- Provided passage
::::

I also feel I have been taking all this spirituality stuff too seriously and am not having fun enough. there is a lightfulness in my body that is not always cultivated in my mind. I notice the second I am at peace, my mind is trying to find something else to attach to. “you don’t want to make a crazy life decision rn? you don’t want to run away to a foreign country? you don’t want to freak out and consider not heading to the WEST COAST and going into your DREAM PROGRAM rn and think that maybe your intuition is leading you somewhere else?” I literally type that and laugh. God is guiding me. it feels good...you don’t have to second guess it. everything will work out towards your highest good. a fear of mind is that me not being so serious about all these things will lead me to fail. you’re not going to fail. your life is a wide, open canvas.  you are the artist. you have free will. NONE of us know all the answers. that is why we are here. no human knows more than another. me choosing to believe that monks are more highly evolved on a soul level and that this whole thing could be pass or fail is NOT BENEFICIAL AT ALL. it puts me in a shit place and makes me want to race and try so hard to pass the spirituality test. accept that god has his own plans for you. don’t compare your journey to others. you have certain gifts and inclinations for a reason. if something gives you serious fucking anxiety, it’s not in the cards for you right now. all you have is this present moment. maybe it is in the cards for you in the future, but this could mean another lifetime as well or maybe a past lifetime. CHOOSE LOVE. 
I just do not see this not going to school as a high priority item rn
Going back to notes from Keith’s ceremony:
- you can’t have any doubt. NO DOUBT.
-  Honor where you are in your journey. You can’t fuck up this life. It’s no big deal. Don’t take it so serious. You will come back and do all u need to.
-  You are a healing wizard and because you are here that means the universe thought it was absolutely 100% NECESSARY you are here to do work!!
-  Belief and mindset and 100% trust is 100% NECESSARY
-  Trust that you know EVERYTHING. Trust that what you don’t know you aren’t supposed to know. And that’s okay and meant to be.

::::

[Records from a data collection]

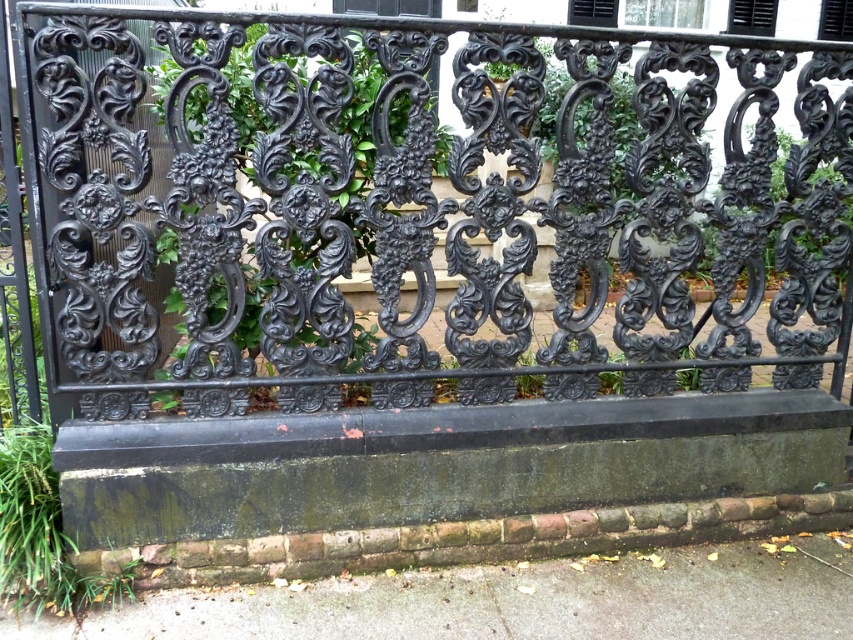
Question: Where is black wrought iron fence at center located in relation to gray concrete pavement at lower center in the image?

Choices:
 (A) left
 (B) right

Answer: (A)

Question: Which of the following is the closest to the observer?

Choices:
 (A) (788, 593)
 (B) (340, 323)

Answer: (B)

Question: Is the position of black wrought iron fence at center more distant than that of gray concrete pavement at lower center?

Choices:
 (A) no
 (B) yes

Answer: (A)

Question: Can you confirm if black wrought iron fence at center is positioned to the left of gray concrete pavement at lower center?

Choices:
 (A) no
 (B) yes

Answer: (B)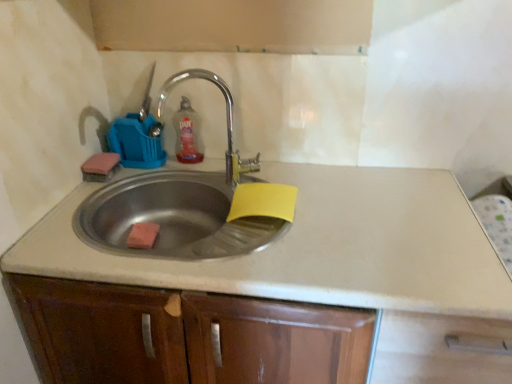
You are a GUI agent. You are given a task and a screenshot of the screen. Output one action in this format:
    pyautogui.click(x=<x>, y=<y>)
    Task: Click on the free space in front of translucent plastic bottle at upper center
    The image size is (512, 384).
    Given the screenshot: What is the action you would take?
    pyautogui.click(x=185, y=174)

::::

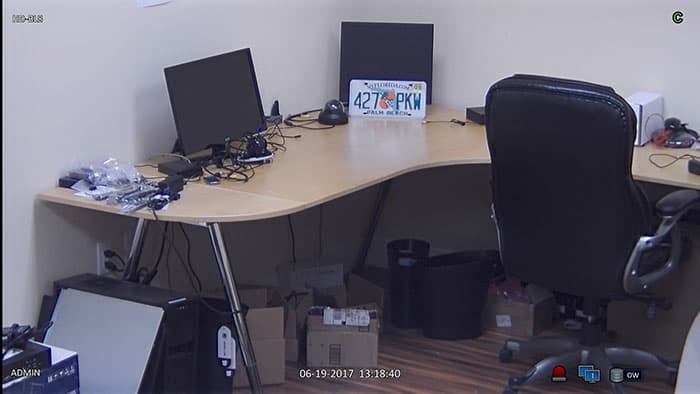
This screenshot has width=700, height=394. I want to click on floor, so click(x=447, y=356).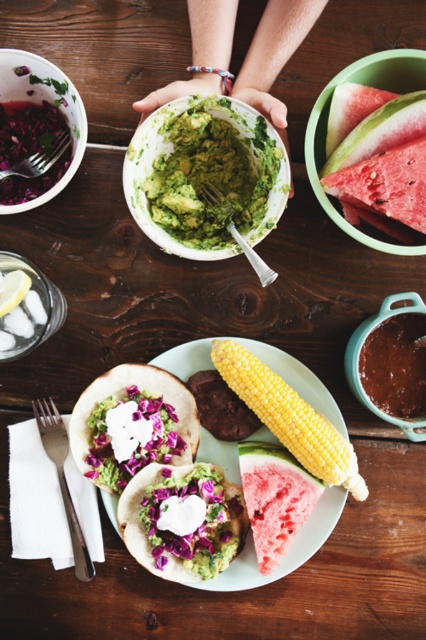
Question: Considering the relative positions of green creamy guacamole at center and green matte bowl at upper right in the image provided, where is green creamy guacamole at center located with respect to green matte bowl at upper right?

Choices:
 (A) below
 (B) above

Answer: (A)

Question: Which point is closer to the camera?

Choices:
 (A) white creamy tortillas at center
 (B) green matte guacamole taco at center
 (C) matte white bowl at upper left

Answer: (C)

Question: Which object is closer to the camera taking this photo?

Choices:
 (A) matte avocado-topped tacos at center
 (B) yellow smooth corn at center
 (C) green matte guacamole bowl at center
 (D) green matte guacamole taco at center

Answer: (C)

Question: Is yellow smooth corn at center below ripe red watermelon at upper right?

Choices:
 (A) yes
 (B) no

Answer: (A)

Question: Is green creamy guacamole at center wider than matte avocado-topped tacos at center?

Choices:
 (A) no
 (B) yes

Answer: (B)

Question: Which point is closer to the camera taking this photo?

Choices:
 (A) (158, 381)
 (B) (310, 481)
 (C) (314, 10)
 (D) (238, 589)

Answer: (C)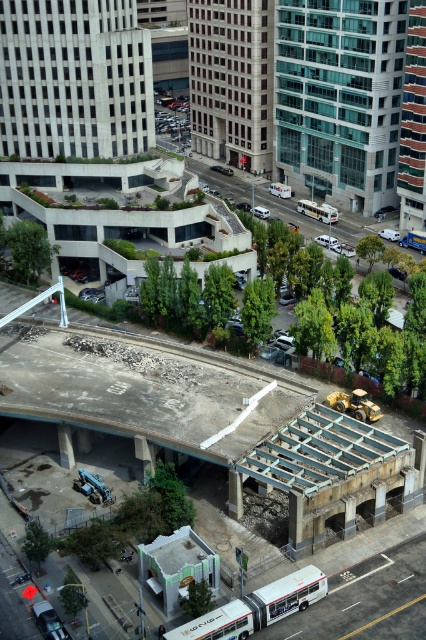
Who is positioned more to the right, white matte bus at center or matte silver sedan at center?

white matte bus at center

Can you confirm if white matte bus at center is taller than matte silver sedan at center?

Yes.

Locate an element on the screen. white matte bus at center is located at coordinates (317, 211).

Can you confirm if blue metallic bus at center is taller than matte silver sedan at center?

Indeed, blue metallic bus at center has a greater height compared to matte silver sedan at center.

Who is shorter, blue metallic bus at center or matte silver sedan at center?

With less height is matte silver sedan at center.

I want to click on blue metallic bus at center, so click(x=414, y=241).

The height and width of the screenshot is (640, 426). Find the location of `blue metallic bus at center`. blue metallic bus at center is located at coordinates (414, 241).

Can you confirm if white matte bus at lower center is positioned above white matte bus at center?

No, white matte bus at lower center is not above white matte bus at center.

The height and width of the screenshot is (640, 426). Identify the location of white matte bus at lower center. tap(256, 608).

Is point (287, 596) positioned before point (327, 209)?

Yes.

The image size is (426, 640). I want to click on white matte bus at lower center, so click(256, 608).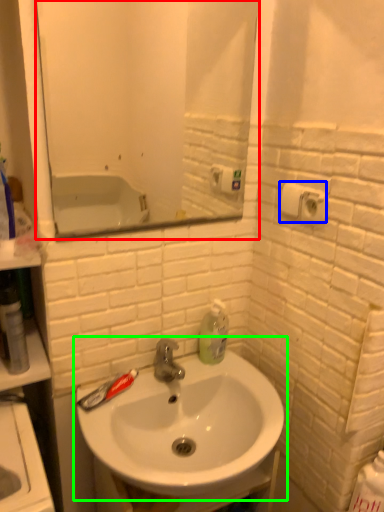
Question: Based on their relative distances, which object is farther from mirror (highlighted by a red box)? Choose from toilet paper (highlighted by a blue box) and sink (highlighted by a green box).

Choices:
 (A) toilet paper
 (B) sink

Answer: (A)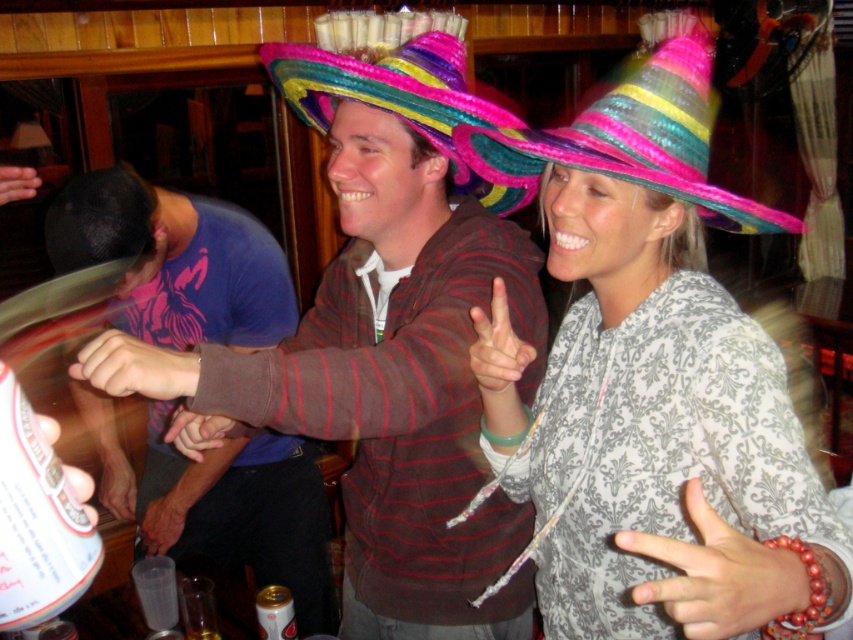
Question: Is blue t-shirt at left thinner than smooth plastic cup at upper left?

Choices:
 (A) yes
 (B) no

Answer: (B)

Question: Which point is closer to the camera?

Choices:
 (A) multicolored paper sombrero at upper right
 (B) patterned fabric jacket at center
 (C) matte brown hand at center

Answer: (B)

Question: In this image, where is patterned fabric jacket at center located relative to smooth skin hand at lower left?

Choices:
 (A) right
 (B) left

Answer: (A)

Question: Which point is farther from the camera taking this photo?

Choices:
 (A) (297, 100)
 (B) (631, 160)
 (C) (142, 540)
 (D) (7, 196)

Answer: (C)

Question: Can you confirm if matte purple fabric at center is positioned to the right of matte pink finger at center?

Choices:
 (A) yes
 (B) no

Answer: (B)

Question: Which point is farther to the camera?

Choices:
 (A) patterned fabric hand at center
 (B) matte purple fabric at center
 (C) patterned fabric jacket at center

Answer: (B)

::::

- Set of tasks
A – Output the journal entry's text between "-  Honor where" and "to do work!!", inclusive.
B – Answer these questions from the journal entry:
(i) Toward which coast is the writer heading for the dream program?
(ii) Whose ceremony are the notes from?
(iii) What kind of wizard do the ceremony notes call the writer?
Rely on the journal entry alone and ignore the items.

- Answers for the tasks
A –
-  Honor where you are in your journey. You can’t fuck up this life. It’s no big deal. Don’t take it so serious. You will come back and do all u need to.
-  You are a healing wizard and because you are here that means the universe thought it was absolutely 100% NECESSARY you are here to do work!!

B –
(i) The West Coast
(ii) Keith's
(iii) A healing wizard